AGF Emerging Markets Value Equity

Post on: 9 Май, 2015 No Comment

AGF Emerging Markets Value Equity

Investment Philosophy

AGFIA Limited believes that investing in undervalued companies with strong franchise values will provide clients the greatest opportunity to outperform the market over the long term. The team unearths undervalued companies by applying their proprietary 30/30/30 screen and through their in-depth fundamental research.

Investment Process

Quantitative Screens & Research: Quantitative screens for capitalization and liquidity are applied to the emerging markets investment universe, excluding companies with a market cap below USD$ 500M. The 30/30/30 value screen identifies attractive companies for monitoring. Companies with strong franchise value are also identified for the monitoring list through ongoing research.

In-depth Company Research  A broad range of companies are reviewed and researched. To evaluate a companys competitive position, management quality, and commitment to creating shareholder value, a team of analysts meet with management, employees, competitors, suppliers, customers and local government. Subsequent to the company meetings, analysts will assess the companys balance sheet and financials. A detailed research report will be produced for all stock recommendations and presented for team discussion and debate.

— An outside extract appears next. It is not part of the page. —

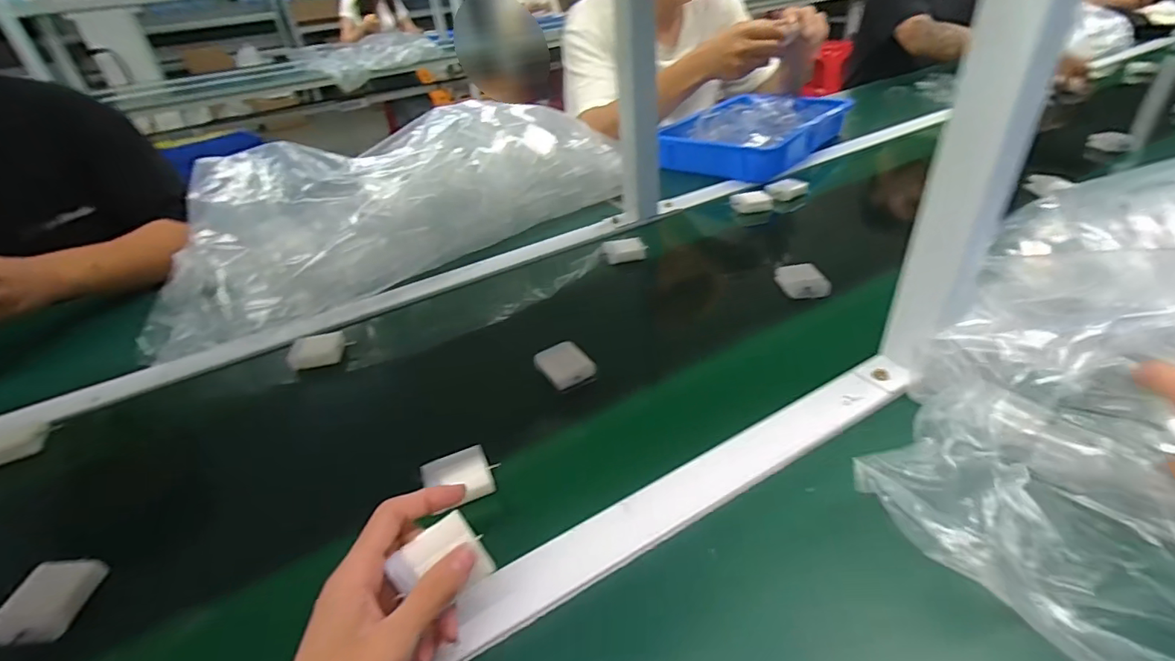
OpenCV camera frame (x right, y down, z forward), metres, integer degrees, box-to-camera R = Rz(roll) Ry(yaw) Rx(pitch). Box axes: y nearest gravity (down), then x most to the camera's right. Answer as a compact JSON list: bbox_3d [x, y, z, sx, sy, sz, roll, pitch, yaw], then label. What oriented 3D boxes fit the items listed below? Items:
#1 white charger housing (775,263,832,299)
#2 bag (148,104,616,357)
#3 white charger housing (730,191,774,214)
[{"bbox_3d":[0.247,-0.056,0.610,0.048,0.022,0.049,-9,35,-5],"label":"white charger housing"},{"bbox_3d":[-0.293,-0.191,0.779,0.654,0.168,0.292,-30,42,-31],"label":"bag"},{"bbox_3d":[0.250,-0.196,0.808,0.062,0.025,0.031,-3,35,4],"label":"white charger housing"}]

Portfolio Construction: The culmination of the research process is the identification of solid companies with attractive franchise value as potential candidates for the portfolio. These are companies that satisfy the 30/30/30 discipline (normally within two years) as well as bottom-up fundamental analysis. The portfolio is typically fully invested and will hold between 50 to 90 stocks, with the top ten holdings representing approximately 20-25% of the portfolio.

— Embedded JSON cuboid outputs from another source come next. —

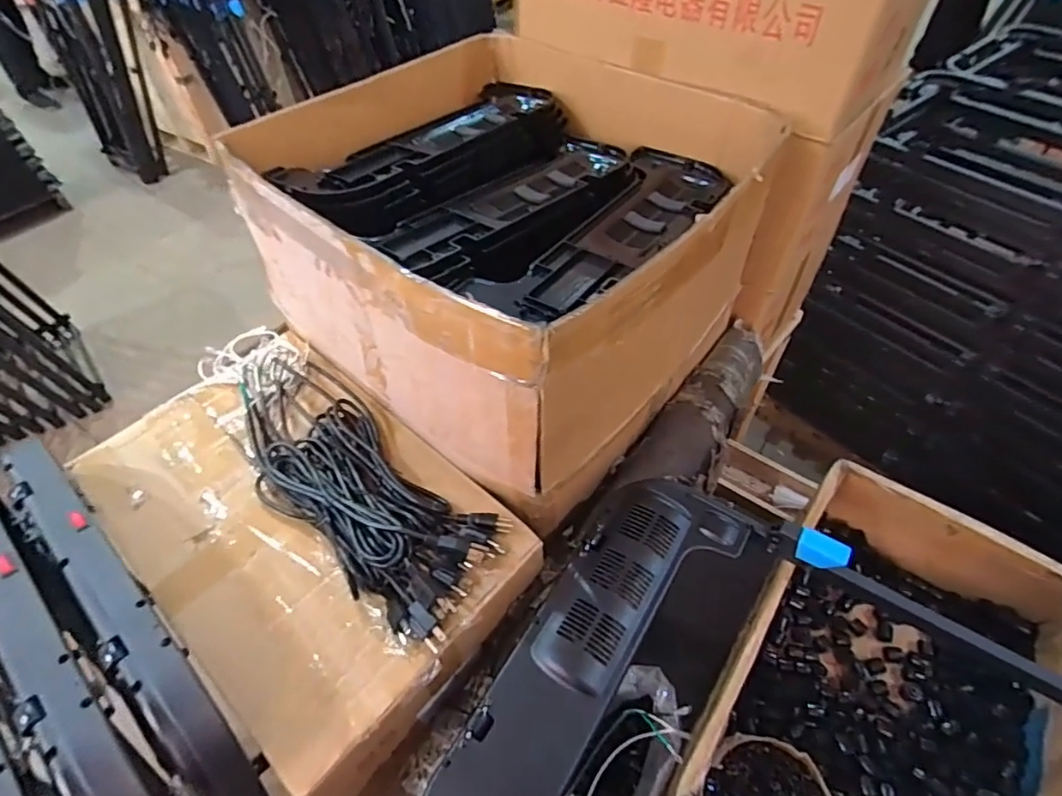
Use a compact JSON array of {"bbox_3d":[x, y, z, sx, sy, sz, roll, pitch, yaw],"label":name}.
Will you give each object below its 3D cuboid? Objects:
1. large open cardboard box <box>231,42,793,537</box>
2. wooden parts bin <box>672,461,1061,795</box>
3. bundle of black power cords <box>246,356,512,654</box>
[{"bbox_3d":[-0.028,-0.233,0.851,0.602,0.333,0.595,30,57,24],"label":"large open cardboard box"},{"bbox_3d":[0.441,0.378,0.706,0.345,0.199,0.544,29,57,23],"label":"wooden parts bin"},{"bbox_3d":[-0.236,0.089,0.713,0.483,0.045,0.170,35,60,27],"label":"bundle of black power cords"}]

Following the analysis on the stock, a discussion is prompted among the team to debate whether the stock should be included in the portfolio. The Portfolio Manager has ultimate decision making authority, however all views are considered. New positions are added with a weight of between 0.5-2.0 % of the portfolio. The performance of the position is monitored by all members of the team and a decision to increase or decrease the weighting of the position is again discussed within the team.

A typical stock holding will generally go through three stages in its Lifecycle; Accumulation, Recovery and Selling. The holding period will average around 5-7 years, with turnover expected to be in the region of 15-25% per annum. Stocks will be deemed to have entered a sell phase when their valuation reaches a market multiple times normal earnings. Stocks can be sold out of the portfolio if the investment thesis for holding the stock fundamentally changes or a better idea presents itself. It is the responsibility of each member of the team to monitor positions in the strategy.